Justin Smith, de Toronto, qui est un client de longue date de Tangerine – la filiale en ligne de la Banque Scotia – a parlé de son calvaire avec la banque dans une histoire qui illustre les pièges de la banque fiduciaire par rapport aux cryptomonnaies.

CBC News a rapporté que Smith a récemment été victime d’une escroquerie de recrutement sophistiquée qui l’a vu déposer par inadvertance un faux chèque d’une valeur de 3 000 $.

Un homme de Toronto a été victime d’une escroquerie à l’emploi, mais il a été encore plus choqué lorsque sa banque, Tangerine, a prélevé environ 3 000 $ sur son compte pour compenser ce qu’elle avait perdu pour les fraudeurs.

Lorsque Smith s’est rendu compte qu’il avait été dupé et a informé la banque du problème, la banque a invoqué une clause peu connue de ses Conditions d’utilisation pour déduire le montant d’un compte distinct.

Le cauchemar de la fraude de Smith

Les problèmes ont commencé lorsque M. Smith a été contacté par des fraudeurs qui ont mis en place un plan élaboré pour lui faire croire qu’il avait décroché un poste de saisie de données à domicile dans la société de vente au détail Sobey’s.

Il a reçu un contrat de travail qui semblait convaincant, un chèque de 3 495 dollars et l’instruction de verser 3 000 dollars à une société appelée Tech Insight Services, apparemment pour fournir le matériel.

Lorsque Smith a déposé le chèque, il semblait suffisamment authentique pour tromper même la banque, qui a crédité son compte du montant. Smith a ensuite envoyé le paiement de 3 000 $ demandé aux escrocs, sans savoir qu’il était en train de se faire avoir. Il a ensuite reçu une autre demande de paiement de 3 500 $, ce qui a déclenché une alarme dans sa tête. Il a contacté la banque pour l’informer de ses soupçons, mais il était trop tard à ce stade pour que la banque annule le virement de 3 000 $.

C’est à ce moment-là, dit Smith, que Tangerine lui a demandé de couvrir les 3 000 dollars avec de l’argent provenant de ses autres comptes à la banque. Il a refusé de le faire, et la banque a quand même pris l’argent, débitant son compte exonéré d’impôts de 3 000 $ sans son consentement.

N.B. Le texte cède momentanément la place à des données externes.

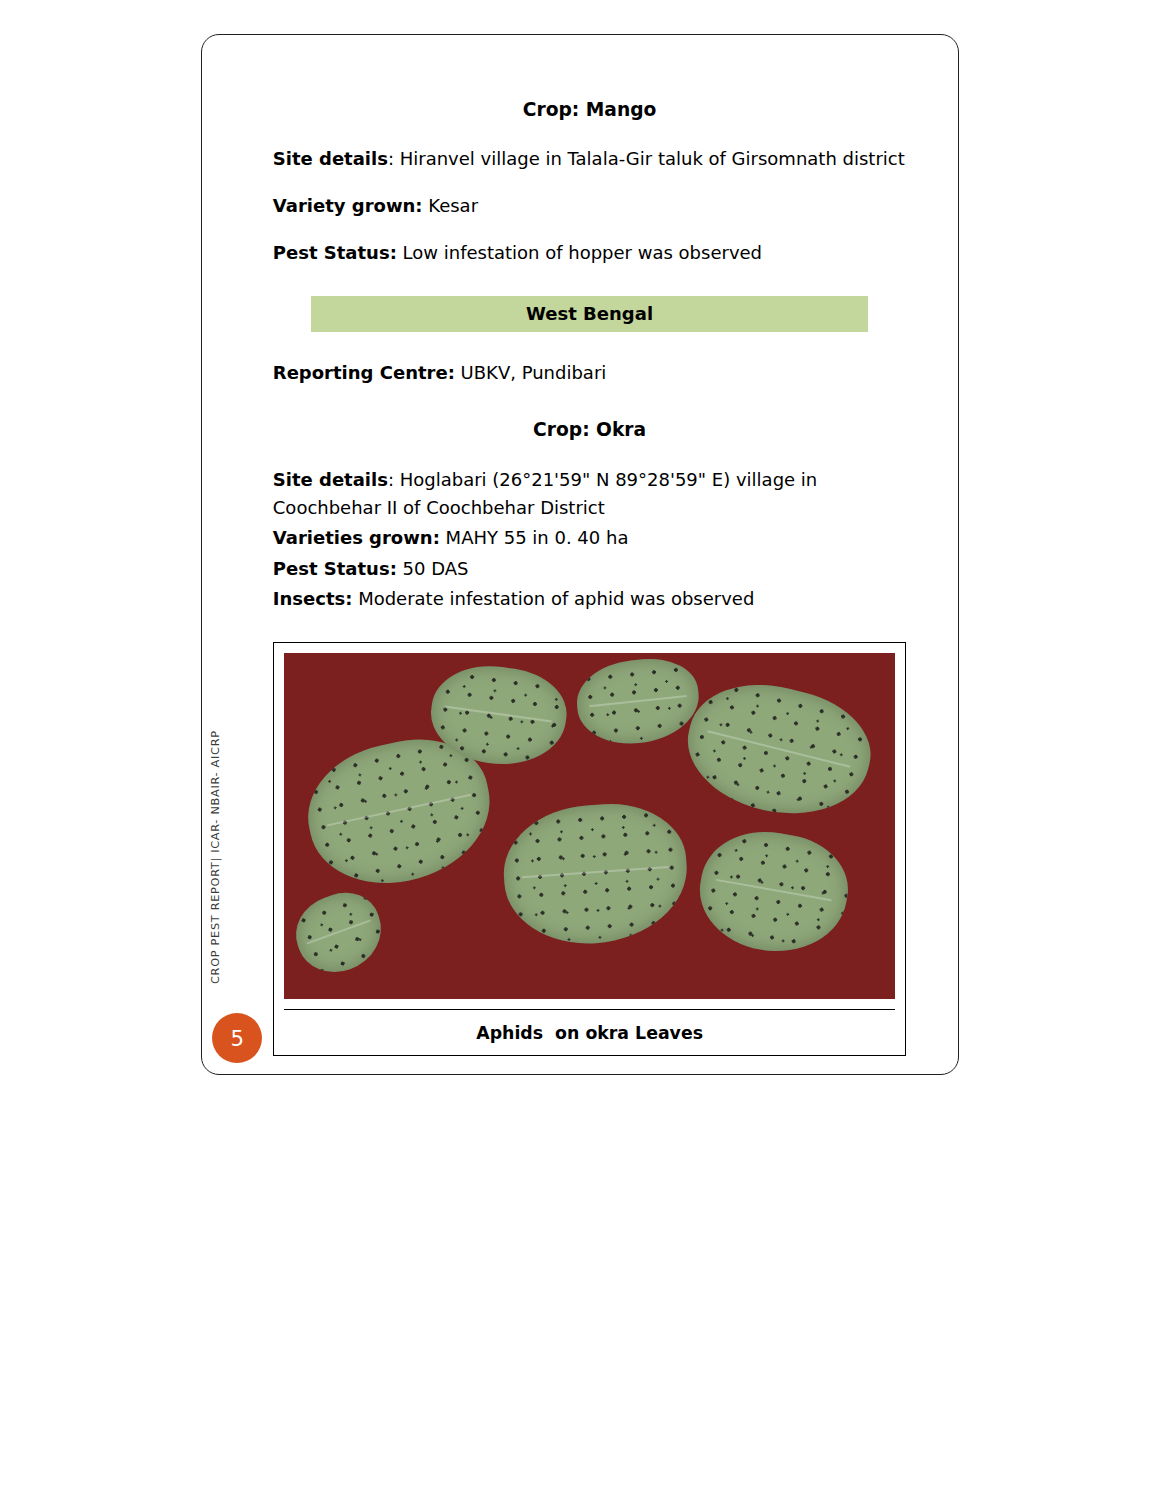CROP PEST REPORT| ICAR- NBAIR- AICRP
5
Crop: Mango
Site details: Hiranvel village in Talala-Gir taluk of Girsomnath district
Variety grown: Kesar
Pest Status: Low infestation of hopper was observed
West Bengal
Reporting Centre: UBKV, Pundibari
Crop: Okra
Site details: Hoglabari (26°21'59" N 89°28'59" E) village in Coochbehar II of Coochbehar District
Varieties grown: MAHY 55 in 0. 40 ha
Pest Status: 50 DAS
Insects: Moderate infestation of aphid was observed
Aphids on okra Leaves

L’arnaque des dépôts de Fiat appartient à la banque

L’histoire cauchemardesque de Smith est non seulement emblématique d’une culture du client dernier au sein de la banque traditionnelle, mais elle n’est pas rare non plus. Dans son cas, la clause des conditions générales de son compte qui a permis à la banque de le faire s’appelle “droit de compensation“.

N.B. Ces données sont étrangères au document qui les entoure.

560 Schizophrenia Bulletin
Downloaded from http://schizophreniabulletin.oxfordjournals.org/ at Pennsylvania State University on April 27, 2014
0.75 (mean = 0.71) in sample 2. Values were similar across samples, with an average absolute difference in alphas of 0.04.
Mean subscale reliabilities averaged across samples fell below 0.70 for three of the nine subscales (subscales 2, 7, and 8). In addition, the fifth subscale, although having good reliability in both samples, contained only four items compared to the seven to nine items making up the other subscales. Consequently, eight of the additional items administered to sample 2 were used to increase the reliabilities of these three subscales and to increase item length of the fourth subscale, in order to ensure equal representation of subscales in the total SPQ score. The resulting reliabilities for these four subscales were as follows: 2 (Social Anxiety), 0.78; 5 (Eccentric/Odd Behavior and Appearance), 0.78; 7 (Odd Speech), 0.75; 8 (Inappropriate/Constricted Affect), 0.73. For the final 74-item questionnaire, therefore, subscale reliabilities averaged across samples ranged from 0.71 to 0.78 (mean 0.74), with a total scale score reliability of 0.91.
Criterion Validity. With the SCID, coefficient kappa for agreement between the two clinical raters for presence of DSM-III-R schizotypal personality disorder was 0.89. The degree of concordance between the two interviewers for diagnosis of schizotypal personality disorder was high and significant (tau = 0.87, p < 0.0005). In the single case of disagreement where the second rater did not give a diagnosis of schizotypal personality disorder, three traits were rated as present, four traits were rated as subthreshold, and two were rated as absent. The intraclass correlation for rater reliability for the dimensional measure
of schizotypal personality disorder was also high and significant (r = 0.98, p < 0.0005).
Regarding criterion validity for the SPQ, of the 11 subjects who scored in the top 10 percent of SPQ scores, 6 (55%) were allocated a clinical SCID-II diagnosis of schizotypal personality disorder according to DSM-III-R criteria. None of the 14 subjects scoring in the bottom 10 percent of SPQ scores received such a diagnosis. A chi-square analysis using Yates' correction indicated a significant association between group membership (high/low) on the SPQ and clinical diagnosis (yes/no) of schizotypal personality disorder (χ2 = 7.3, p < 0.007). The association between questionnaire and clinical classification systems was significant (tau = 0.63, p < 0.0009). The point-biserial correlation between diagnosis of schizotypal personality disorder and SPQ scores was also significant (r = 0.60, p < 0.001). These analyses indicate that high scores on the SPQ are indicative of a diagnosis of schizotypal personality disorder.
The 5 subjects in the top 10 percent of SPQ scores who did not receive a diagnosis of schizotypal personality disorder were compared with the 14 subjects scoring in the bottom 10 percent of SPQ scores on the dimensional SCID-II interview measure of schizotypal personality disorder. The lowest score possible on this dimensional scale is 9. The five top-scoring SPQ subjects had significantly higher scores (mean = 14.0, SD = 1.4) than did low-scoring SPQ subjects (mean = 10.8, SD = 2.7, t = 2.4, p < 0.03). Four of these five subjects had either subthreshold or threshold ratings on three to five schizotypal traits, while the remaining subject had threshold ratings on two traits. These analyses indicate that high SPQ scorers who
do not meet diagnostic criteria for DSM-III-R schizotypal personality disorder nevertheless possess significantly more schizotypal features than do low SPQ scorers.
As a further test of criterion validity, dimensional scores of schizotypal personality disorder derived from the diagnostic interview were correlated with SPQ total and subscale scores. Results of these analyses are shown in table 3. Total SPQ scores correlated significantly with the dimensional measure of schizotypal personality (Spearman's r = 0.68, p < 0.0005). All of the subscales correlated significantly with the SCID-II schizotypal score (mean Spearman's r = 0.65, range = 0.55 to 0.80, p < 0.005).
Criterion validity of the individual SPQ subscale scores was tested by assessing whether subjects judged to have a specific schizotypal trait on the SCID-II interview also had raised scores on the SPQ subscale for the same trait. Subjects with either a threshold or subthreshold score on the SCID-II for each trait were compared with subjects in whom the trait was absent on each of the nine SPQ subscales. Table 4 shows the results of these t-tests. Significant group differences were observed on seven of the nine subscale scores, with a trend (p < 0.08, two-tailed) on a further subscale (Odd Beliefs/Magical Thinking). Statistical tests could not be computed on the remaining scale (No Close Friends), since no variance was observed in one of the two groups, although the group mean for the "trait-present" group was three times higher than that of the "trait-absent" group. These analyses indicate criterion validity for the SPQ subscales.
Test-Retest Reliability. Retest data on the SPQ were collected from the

Il s’agit d’un principe qui stipule que les fonds du client sur un compte bancaire appartiennent en fait à la banque, et que le client est en fait un créancier de la banque. Cela signifie donc qu’en cas de dette envers la banque, celle-ci peut compenser cette dette en utilisant les fonds dudit client qui sont déposés chez elle.

Le «droit de compensation» et les violations associées de la vie privée des clients contrastent fortement avec la réalité de la garde des cryptomonnaies où personne d’autre que le propriétaire du portefeuille n’a accès aux fonds dans le portefeuille tant qu’ils gardent les clés cryptographiques en sécurité.